The picture is falsified if, with chemistry-only inputs and one scaling factor, the 64×64 distance matrix shows no correlation with synonymous-codon usage variation across orthologs once tRNA abundance is controlled. It is supported if the correlation appears and matches the predicted direction. The calculation is concrete; the data is public; the answer is binary.

Honest assessment

What is solid at this stage: the framework, the per-base inputs (all five bases have published NICS, electron density, and dipole data), the convolution geometry, the metric definition, and three independent classes of substrate observable — pair-level WC binding, the 64×64 codon-stamp distance matrix, and the 64×64 codon-anticodon binding matrix — each landing in the framework-predicted direction without per-observable tuning. The substrate prediction holds at the level of qualitative orderings and directional energy gaps; absolute magnitudes still ride on one unset scaling factor.

What is not yet solid:

  • The absolute magnitudes of the distances. One scaling factor must be set from data; nothing in the framework currently pins it.
  • The precise pairwise ordering when per-base differences are small (within-pyrimidine and within-purine distances).
  • Whether the small magnitude of synonymous-codon stamp differences is enough to bias evolution against the much larger noise from tRNA abundance, mRNA secondary structure, and translation context. This is the substantive open question.
  • The geometry choice (B-form storage vs A-form ribosomal A-site). The qualitative metric should be robust across both, but a quantitative result requires committing to a geometry; both passes are worth running.
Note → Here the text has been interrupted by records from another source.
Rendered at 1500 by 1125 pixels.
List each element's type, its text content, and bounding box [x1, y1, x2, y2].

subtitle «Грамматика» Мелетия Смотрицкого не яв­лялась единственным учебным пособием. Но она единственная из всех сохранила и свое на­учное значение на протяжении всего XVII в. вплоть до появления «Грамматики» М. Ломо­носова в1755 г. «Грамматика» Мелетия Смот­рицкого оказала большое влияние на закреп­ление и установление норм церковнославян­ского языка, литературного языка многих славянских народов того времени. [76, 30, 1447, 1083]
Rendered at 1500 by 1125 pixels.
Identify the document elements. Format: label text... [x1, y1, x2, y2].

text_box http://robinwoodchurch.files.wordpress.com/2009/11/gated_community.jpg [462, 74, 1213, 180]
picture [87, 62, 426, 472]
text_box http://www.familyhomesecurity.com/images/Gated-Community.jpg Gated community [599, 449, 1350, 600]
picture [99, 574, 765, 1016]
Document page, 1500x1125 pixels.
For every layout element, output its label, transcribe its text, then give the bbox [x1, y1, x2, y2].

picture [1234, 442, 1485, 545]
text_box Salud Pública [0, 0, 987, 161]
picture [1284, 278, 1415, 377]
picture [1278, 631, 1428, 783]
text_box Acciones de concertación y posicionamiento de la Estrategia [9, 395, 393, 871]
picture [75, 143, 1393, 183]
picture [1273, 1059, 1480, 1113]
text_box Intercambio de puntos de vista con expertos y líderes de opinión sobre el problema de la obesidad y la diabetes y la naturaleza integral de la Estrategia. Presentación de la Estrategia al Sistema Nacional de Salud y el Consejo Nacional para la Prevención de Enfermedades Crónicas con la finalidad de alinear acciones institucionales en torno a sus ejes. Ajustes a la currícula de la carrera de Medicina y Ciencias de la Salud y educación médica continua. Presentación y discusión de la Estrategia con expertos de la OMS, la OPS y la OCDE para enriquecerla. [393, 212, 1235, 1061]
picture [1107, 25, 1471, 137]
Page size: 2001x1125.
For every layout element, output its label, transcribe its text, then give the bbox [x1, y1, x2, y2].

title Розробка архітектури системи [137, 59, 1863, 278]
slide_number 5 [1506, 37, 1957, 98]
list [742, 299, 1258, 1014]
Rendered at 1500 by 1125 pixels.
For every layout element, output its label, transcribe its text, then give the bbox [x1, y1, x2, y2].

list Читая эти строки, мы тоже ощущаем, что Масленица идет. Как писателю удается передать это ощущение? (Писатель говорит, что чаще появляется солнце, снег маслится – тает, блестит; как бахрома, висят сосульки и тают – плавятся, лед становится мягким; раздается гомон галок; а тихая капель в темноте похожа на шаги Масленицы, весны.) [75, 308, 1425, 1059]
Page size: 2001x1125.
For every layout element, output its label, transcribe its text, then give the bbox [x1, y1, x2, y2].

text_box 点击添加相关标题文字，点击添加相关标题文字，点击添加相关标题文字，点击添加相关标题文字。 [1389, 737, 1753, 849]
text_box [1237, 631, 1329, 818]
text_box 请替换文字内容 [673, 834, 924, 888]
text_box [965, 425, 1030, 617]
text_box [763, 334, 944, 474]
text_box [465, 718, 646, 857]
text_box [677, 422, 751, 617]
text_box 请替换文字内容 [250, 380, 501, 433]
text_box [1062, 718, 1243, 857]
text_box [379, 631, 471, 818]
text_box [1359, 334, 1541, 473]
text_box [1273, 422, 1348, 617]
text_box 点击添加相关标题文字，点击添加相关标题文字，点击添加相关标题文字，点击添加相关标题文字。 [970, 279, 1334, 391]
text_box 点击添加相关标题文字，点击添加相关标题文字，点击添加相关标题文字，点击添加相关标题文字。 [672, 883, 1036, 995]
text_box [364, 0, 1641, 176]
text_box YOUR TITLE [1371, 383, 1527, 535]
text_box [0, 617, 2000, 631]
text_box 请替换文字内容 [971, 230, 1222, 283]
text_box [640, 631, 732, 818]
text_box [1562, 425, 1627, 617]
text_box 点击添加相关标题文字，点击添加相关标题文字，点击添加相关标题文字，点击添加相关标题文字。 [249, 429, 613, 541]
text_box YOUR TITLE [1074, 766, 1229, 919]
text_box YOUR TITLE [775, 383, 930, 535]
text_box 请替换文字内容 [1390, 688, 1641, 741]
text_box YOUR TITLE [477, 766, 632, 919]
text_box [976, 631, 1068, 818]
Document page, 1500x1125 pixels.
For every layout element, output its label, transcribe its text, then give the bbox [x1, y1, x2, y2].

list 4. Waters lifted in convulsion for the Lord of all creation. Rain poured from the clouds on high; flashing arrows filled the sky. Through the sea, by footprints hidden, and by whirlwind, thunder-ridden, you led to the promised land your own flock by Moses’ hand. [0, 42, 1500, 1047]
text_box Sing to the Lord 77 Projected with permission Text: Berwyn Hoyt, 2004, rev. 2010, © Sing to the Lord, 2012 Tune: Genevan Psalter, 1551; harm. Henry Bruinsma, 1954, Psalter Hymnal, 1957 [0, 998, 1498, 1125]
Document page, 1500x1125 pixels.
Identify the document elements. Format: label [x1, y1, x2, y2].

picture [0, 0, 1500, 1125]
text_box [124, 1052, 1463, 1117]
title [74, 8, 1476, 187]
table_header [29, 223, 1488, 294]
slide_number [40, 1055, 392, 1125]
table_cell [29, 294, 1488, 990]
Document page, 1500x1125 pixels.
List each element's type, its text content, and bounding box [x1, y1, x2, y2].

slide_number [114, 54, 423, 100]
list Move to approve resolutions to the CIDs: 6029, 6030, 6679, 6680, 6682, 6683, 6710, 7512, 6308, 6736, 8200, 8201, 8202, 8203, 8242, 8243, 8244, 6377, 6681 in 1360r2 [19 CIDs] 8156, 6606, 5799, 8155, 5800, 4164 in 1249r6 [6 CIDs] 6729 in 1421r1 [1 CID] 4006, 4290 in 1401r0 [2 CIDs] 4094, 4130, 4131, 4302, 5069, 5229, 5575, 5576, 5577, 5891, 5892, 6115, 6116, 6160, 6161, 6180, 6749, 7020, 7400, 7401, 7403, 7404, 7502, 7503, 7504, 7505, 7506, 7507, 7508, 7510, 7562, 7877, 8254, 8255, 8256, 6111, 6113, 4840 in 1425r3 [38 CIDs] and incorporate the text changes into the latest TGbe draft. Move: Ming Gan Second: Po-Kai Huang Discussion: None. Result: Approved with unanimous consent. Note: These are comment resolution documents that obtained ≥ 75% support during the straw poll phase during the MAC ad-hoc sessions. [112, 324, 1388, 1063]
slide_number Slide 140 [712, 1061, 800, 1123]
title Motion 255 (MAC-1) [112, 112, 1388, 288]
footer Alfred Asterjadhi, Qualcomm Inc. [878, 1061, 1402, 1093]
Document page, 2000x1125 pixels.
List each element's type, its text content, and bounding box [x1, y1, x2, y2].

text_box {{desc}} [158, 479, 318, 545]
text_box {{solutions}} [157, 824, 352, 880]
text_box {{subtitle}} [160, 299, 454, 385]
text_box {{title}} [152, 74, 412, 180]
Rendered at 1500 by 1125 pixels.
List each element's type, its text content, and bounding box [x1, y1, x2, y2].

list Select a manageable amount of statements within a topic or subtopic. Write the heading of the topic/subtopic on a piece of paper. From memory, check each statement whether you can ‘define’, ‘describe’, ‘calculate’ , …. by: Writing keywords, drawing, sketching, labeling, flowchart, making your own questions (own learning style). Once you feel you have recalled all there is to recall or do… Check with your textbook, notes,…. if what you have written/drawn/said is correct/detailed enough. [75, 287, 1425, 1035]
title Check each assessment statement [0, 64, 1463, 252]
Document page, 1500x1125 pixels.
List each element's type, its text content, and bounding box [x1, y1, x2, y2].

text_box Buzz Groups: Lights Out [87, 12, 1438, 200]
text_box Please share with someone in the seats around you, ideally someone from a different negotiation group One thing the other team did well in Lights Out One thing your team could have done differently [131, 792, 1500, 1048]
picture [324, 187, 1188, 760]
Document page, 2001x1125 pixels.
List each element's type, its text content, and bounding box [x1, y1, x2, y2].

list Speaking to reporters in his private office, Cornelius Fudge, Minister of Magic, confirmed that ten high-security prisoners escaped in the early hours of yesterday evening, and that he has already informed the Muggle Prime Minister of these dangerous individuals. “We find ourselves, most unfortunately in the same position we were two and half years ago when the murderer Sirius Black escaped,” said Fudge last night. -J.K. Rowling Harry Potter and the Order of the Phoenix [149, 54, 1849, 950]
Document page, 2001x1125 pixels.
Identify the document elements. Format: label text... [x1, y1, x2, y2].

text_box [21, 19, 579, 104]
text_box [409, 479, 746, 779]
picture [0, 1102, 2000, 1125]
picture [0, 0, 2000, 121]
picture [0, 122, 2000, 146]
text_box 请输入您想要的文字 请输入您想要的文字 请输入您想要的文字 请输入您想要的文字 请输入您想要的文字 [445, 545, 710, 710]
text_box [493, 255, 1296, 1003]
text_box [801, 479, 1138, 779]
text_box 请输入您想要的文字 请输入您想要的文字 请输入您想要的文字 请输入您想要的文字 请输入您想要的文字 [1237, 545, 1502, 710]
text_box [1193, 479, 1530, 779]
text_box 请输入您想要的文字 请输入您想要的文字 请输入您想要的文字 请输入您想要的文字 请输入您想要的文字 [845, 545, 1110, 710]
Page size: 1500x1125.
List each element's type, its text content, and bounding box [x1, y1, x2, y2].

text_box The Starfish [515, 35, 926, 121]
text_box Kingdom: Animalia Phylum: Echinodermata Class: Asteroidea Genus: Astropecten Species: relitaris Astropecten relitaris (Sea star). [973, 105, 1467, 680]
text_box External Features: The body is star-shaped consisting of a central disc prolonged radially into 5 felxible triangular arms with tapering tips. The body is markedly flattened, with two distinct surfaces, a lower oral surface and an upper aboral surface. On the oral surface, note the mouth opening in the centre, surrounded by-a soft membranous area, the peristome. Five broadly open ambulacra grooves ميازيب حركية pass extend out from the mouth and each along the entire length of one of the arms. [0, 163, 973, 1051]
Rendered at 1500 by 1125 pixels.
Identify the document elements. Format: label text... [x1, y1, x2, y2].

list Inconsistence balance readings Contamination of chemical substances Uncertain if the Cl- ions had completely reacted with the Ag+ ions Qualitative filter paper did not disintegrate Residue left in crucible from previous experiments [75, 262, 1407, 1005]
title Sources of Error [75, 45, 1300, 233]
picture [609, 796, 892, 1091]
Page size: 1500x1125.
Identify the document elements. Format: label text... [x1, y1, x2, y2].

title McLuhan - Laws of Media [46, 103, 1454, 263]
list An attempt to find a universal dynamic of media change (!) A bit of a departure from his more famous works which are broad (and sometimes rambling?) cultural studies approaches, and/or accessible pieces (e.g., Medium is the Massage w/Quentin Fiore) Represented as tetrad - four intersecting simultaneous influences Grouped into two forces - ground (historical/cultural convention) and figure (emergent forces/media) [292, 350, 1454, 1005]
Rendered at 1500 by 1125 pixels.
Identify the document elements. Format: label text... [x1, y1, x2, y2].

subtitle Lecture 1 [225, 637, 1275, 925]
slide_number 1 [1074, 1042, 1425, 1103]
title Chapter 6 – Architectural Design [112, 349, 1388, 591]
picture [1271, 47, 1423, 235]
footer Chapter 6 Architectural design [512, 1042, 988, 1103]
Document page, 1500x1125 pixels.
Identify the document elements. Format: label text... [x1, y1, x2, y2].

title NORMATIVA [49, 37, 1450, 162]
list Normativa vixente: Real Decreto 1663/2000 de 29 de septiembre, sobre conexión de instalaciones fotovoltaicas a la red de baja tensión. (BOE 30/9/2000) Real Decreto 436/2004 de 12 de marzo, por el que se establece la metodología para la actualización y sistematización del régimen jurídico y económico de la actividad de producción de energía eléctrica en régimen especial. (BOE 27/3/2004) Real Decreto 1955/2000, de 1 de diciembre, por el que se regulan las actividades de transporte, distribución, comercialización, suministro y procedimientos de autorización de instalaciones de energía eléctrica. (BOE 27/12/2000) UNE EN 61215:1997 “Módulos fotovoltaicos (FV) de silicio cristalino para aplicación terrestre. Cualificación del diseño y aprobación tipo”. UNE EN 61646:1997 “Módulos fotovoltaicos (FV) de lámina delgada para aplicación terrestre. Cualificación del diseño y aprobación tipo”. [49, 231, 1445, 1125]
The codon stamp is offered here as a falsifiable proposal whose three computed observables already land in the predicted direction. The remaining follow-up is mechanical: run the 64×64 matrix against published codon-usage data across orthologs, and against the AlphaFold-style structural datasets that look for residual codon-correlated variance at each amino-acid position. The pre-substrate ribosomal-RNA and tRNA-folding observations — patterns suggesting structural codon-stamp matching on rRNA stems and tRNA L-shapes — would, if the stamp works, finally have the physical model they were always missing.